What is required: Exact transcription of the following records is needed, with every picture dropped.

Segment Start: Source information

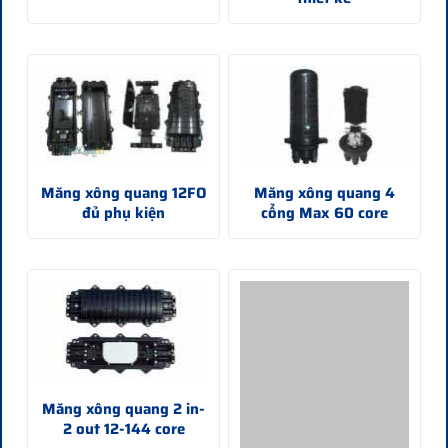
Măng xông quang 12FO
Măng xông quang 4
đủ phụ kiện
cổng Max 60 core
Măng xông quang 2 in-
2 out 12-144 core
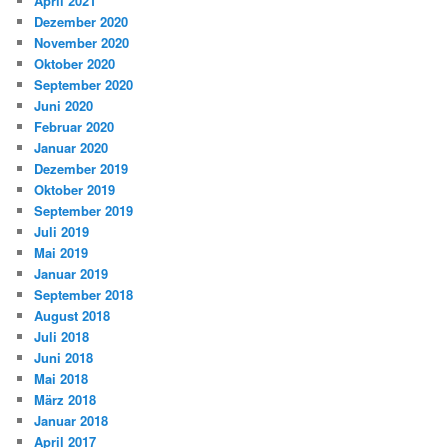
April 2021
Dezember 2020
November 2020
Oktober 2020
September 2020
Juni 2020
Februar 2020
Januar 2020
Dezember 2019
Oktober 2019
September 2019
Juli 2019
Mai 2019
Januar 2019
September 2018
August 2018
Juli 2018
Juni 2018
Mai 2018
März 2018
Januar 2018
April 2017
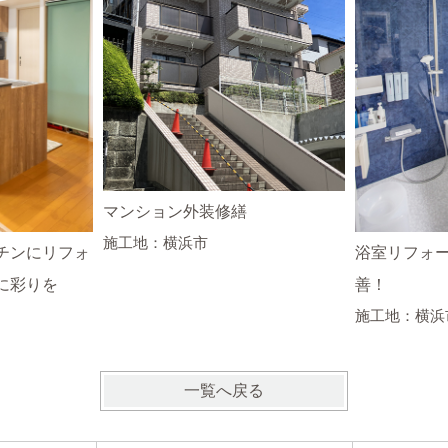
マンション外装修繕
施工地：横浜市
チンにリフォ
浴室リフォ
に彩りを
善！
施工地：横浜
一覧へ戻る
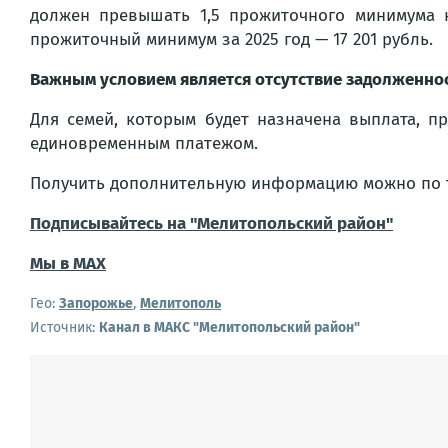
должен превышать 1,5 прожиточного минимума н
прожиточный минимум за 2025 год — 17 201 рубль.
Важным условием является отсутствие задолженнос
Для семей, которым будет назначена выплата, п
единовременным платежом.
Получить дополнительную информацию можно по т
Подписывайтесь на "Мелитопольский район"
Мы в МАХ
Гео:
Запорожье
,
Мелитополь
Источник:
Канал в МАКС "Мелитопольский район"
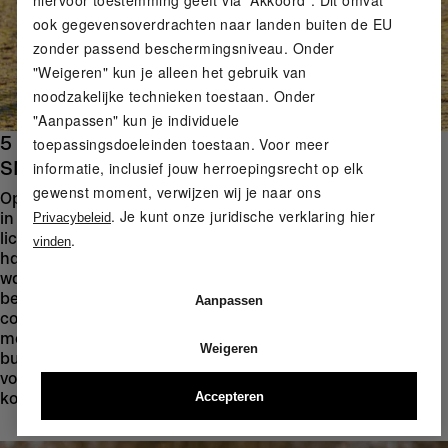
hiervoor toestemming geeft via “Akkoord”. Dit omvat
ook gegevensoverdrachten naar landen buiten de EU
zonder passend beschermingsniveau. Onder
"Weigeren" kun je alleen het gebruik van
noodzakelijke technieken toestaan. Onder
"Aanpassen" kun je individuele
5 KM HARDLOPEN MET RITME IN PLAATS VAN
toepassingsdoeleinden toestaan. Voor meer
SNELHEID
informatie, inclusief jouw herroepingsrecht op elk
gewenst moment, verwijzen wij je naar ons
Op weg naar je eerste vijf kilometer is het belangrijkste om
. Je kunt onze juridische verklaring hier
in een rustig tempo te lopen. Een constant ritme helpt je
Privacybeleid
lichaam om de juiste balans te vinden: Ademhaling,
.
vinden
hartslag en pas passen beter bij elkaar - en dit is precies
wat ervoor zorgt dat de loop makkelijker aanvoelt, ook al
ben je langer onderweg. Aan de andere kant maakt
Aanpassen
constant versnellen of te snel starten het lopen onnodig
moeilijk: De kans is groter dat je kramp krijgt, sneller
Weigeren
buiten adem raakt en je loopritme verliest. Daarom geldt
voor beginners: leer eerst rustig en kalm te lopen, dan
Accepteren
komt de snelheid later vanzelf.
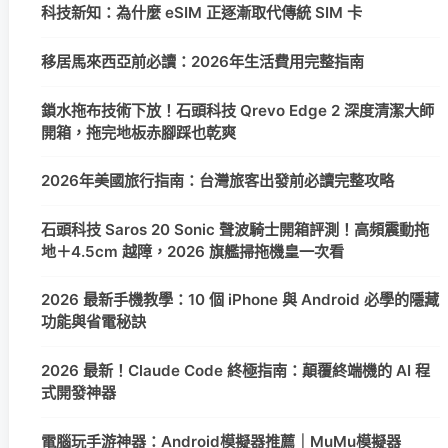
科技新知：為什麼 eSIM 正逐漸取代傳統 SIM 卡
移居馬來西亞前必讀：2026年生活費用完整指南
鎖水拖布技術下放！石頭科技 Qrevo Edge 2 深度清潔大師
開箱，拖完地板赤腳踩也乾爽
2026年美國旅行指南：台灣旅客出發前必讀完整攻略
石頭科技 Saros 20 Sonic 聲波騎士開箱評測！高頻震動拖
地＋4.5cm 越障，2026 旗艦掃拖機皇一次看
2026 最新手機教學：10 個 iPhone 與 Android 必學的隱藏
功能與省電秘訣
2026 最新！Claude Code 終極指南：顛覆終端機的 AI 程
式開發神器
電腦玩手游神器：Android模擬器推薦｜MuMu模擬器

Segment End: Source information

Written reply:
Măng xông quang 12FO
Măng xông quang 4
đủ phụ kiện
cổng Max 60 core
Măng xông quang 2 in-
2 out 12-144 core
April 2021
Dezember 2020
November 2020
Oktober 2020
September 2020
Juni 2020
Februar 2020
Januar 2020
Dezember 2019
Oktober 2019
September 2019
Juli 2019
Mai 2019
Januar 2019
September 2018
August 2018
Juli 2018
Juni 2018
Mai 2018
März 2018
Januar 2018
April 2017
マンション外装修繕
施工地：横浜市
チンにリフォ
浴室リフォ
に彩りを
善！
施工地：横浜
一覧へ戻る
должен превышать 1,5 прожиточного минимума н
прожиточный минимум за 2025 год — 17 201 рубль.
Важным условием является отсутствие задолженнос
Для семей, которым будет назначена выплата, п
единовременным платежом.
Получить дополнительную информацию можно по т
Подписывайтесь на "Мелитопольский район"
Мы в МАХ
Гео:
Запорожье
,
Мелитополь
Источник:
Канал в МАКС "Мелитопольский район"
hiervoor toestemming geeft via “Akkoord”. Dit omvat
ook gegevensoverdrachten naar landen buiten de EU
zonder passend beschermingsniveau. Onder
"Weigeren" kun je alleen het gebruik van
noodzakelijke technieken toestaan. Onder
"Aanpassen" kun je individuele
5 KM HARDLOPEN MET RITME IN PLAATS VAN
toepassingsdoeleinden toestaan. Voor meer
SNELHEID
informatie, inclusief jouw herroepingsrecht op elk
gewenst moment, verwijzen wij je naar ons
Op weg naar je eerste vijf kilometer is het belangrijkste om
. Je kunt onze juridische verklaring hier
in een rustig tempo te lopen. Een constant ritme helpt je
Privacybeleid
lichaam om de juiste balans te vinden: Ademhaling,
.
vinden
hartslag en pas passen beter bij elkaar - en dit is precies
wat ervoor zorgt dat de loop makkelijker aanvoelt, ook al
ben je langer onderweg. Aan de andere kant maakt
Aanpassen
constant versnellen of te snel starten het lopen onnodig
moeilijk: De kans is groter dat je kramp krijgt, sneller
Weigeren
buiten adem raakt en je loopritme verliest. Daarom geldt
voor beginners: leer eerst rustig en kalm te lopen, dan
Accepteren
komt de snelheid later vanzelf.
科技新知：為什麼 eSIM 正逐漸取代傳統 SIM 卡
移居馬來西亞前必讀：2026年生活費用完整指南
鎖水拖布技術下放！石頭科技 Qrevo Edge 2 深度清潔大師
開箱，拖完地板赤腳踩也乾爽
2026年美國旅行指南：台灣旅客出發前必讀完整攻略
石頭科技 Saros 20 Sonic 聲波騎士開箱評測！高頻震動拖
地＋4.5cm 越障，2026 旗艦掃拖機皇一次看
2026 最新手機教學：10 個 iPhone 與 Android 必學的隱藏
功能與省電秘訣
2026 最新！Claude Code 終極指南：顛覆終端機的 AI 程
式開發神器
電腦玩手游神器：Android模擬器推薦｜MuMu模擬器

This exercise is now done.